What our failure to pay attention to the UN in all its complexity also means now is that we don’t grasp all the things that have to happen to have the crucial commitments in 1325 actually implemented—in Syria, in Congo, in Ukraine, in Gaza.  One of the main things that has to happen, for instance, is that we need to persuade US government officials to carry out US foreign policy through the UN to change their ideas about masculinity.  They have to stop imagining that war is “men’s business” and that women’s security is a mere sideshow to that “men’s business.”

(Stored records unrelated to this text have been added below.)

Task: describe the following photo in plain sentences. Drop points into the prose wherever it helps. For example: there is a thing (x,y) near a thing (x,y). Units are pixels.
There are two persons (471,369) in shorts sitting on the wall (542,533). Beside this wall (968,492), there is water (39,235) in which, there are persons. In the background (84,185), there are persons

What has surprised you about this work?

One thing that has repeatedly surprised me is how many of the seemingly intelligent people, people who you would think are smart enough to see the pragmatic value of women’s security for creating long-term sustainable peace and security actually are refusing to take women’s security seriously.  Nowadays, these sorts of people—media commentators, candidates, officials—know how to say the right things about why “women’s rights matter.”  But then, behind closed doors, they go ahead and make decisions that reveal they don’t really think seriously at all about women’s security or about women as genuine participants in decisions about how to end wars and how to rebuild societies.  That is, these people have learned since 2000 how to fake it, how to say the right things, and then just to go about their conventional masculinist ways.

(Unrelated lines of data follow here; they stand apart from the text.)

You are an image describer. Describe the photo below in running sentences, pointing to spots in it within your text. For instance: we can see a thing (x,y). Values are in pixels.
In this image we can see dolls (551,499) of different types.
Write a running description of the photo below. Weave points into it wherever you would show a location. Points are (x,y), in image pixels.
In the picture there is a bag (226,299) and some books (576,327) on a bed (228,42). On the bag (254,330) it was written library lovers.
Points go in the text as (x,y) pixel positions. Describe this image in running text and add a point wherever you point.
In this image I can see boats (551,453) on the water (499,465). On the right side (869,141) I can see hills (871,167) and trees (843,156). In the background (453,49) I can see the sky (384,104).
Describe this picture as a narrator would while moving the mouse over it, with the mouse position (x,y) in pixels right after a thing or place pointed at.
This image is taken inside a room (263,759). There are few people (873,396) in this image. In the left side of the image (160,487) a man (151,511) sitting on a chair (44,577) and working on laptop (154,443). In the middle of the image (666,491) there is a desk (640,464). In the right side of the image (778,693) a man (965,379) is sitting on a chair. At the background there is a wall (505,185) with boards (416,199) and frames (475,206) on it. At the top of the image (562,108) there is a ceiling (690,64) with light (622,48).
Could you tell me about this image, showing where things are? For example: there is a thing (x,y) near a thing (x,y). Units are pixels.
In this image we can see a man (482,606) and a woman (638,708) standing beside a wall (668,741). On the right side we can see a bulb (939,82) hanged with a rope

I admit, it’s hard to face the fact that how many people working for good causes, working for human rights, delivering humanitarian aid, still resist this taking seriously in their own day-to-day work the gritty tasks involved in implementing the Women, Peace and Security agenda. Once you remind them that they have an obligation to take women’s participation seriously in economic and legal rebuilding of a country, they don’t want to do it, and even may feel personally threatened when you press them to live up to their 1325 obligations. 

This is shocking. It just means that a lot more people have a stake in perpetuating inequality than I thought.  And that means all the rest of us really have to have the stamina to do this work.  Being cynical is not the answer.

What keeps you up at night about this issue?

What keeps me up at night is realizing—having been shown by so many women working in so many countries—that so many women and girls today are living in such excruciating insecurity: in war zones, in refugee camps, in immigrant detention centers, under brutal regimes.

Building women’s authentic security is both an urgent and a long-term commitment.  Feminists know that we all have to think about now—later may be too late.  But we also have to be thinking about and planning today for about 10 years from now.  That is, as feminists, we have learned that we have to act now and plan for tomorrow—simultaneously.

What would it look like if UNSCR 1325 was fully implemented?

Take a look at Sweden’s foreign minister, Margot Wallstrom.  In the spring of 2015, she dramatically set forth what a feminist foreign policy would look like.  It caught many of the mainstream international political commentators off guard.  They have never even considered that a foreign minister of a modern affluent state would act on these feminist principles, the principles that are at the heart of 1325: a foreign policy that prioritizes genuine human security, genuine long-term peace, and genuinely equitable treatment of girls and boys and women and men.  Walstrom, and the Swedish feminists that support her, give us all hope.